5. Il ne ressort pas des pièces du dossier que M. A..., dont la demande d'asile a été présentée postérieurement à l'adoption de l'article L. 311-6 du code de l'entrée et du séjour des étrangers et du droit d'asile dont les dispositions ont été reprises à l'article L. 431-2 du même code à compter du 1er mai 2021, aurait été, à un moment de la procédure, informé de ce qu'il était susceptible de faire l'objet d'une mesure d'éloignement ou mis à même de présenter des observations, la procédure de demande d'asile n'ayant pas une telle finalité. Le fait qu'il ait déjà fait l'objet de mesure d'éloignement est, à cet égard, sans incidence.

6. Toutefois, ni la décision ordonnant la prolongation pour un mois de son hospitalisation d'office en août 2021, ni le certificat médical établi le 31 décembre 2022, au demeurant postérieurement à la décision litigieuse, ne sont de nature à démontrer que M. A... serait susceptible d'entrer dans la catégorie des étrangers pouvant bénéficier des dispositions du 9° de l'article L. 611-3 du code de l'entrée et du séjour des étrangers et du droit d'asile, ce dernier certificat ne permettant de conclure ni que son état de santé nécessite une prise en charge médicale dont le défaut pourrait avoir pour lui des conséquences d'une exceptionnelle gravité ni même que, eu égard à l'offre de soins et aux caractéristiques du système de santé de son pays, il ne pourrait pas y bénéficier effectivement d'un traitement approprié. Dans ces conditions, il ne ressort pas des pièces du dossier qu'en cas d'audition de l'intéressé, cette procédure pouvait aboutir à un résultat différent. Il suit de là que, contrairement à ce qu'a jugé le tribunal, M. A... n'est pas fondé à soutenir que l'obligation de quitter le territoire français est intervenue en méconnaissance du principe général du droit de l'Union européenne d'être entendu.

7. Il résulte de ce qui précède que c'est à tort que, par le jugement attaqué, le magistrat désigné par le président du tribunal administratif de Grenoble a annulé l'arrêté litigieux pour ce motif.
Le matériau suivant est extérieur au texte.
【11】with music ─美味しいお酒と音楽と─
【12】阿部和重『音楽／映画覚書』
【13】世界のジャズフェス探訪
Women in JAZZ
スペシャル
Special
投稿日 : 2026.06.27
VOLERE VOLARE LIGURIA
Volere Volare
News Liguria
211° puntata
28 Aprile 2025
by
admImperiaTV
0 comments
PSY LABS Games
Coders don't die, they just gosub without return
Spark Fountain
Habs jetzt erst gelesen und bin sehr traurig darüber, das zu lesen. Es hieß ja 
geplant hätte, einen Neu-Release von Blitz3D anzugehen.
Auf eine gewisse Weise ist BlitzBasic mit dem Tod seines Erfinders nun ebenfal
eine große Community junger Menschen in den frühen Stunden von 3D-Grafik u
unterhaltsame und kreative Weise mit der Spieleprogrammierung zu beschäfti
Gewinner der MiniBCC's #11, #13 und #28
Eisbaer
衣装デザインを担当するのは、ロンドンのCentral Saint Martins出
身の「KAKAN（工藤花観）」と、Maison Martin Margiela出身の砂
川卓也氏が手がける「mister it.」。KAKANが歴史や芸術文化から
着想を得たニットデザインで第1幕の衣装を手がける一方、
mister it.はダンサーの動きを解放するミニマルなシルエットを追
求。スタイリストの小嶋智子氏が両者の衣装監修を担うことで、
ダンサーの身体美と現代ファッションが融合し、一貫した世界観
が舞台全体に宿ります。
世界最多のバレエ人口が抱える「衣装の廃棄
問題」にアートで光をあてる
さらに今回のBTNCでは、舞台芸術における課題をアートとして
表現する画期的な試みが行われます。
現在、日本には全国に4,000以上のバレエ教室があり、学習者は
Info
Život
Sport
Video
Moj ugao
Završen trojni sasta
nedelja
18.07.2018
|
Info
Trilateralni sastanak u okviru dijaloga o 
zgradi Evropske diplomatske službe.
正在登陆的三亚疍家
8. Toutefois, il appartient à la cour, saisie de l'ensemble du litige par l'effet dévolutif de l'appel, d'examiner les autres moyens soulevés par M. A... devant le tribunal administratif de Grenoble et devant la cour.

Sur les autres moyens :

9. En premier lieu, aux termes de l'article L. 613-1 du code de l'entrée et du séjour des étrangers et du droit d'asile : " La décision portant obligation de quitter le territoire français est motivée. (...) " . L'article L. 613-2 de ce code prévoit : " Les décisions relatives au refus et à la fin du délai de départ volontaire prévues aux articles L. 612-2 et L. 612-5 et les décisions d'interdiction de retour et de prolongation d'interdiction de retour prévues aux articles L. 612-6, L. 612-7, L. 612-8 et L. 612-11 sont distinctes de la décision portant obligation de quitter le territoire français. Elles sont motivées. ".

10. L'obligation de quitter le territoire français dans un délai de trente jours, qui vise le code de l'entrée et du séjour des étrangers et du droit d'asile, et notamment le 4° de l'article L. 611-1, et indique que la demande d'asile de l'intéressé a été définitivement rejetée par la Cour nationale du droit d'asile le 20 juin 2022, comprend l'énoncé des considérations de fait et des éléments de droit qui en constituent le fondement. Elle est, par suite suffisamment motivée. Si elle ne mentionne pas les problèmes médicaux de M. A..., une telle circonstance n'est pas de nature à révéler une insuffisance de motivation. Il en va de même de la décision d'interdiction de retour sur le territoire français pour laquelle, après avoir visé les articles L. 612-8 et L. 612-10 du code de l'entrée et du séjour des étrangers et du droit d'asile, le préfet a précisé les éléments de faits, et notamment ceux relatifs à la situation personnelle et familiale de M. A..., sur lesquels il s'est fondé pour prononcer une interdiction d'une durée de deux ans. Par suite, le moyen tiré du défaut de motivation de l'arrêté attaqué doit être écarté.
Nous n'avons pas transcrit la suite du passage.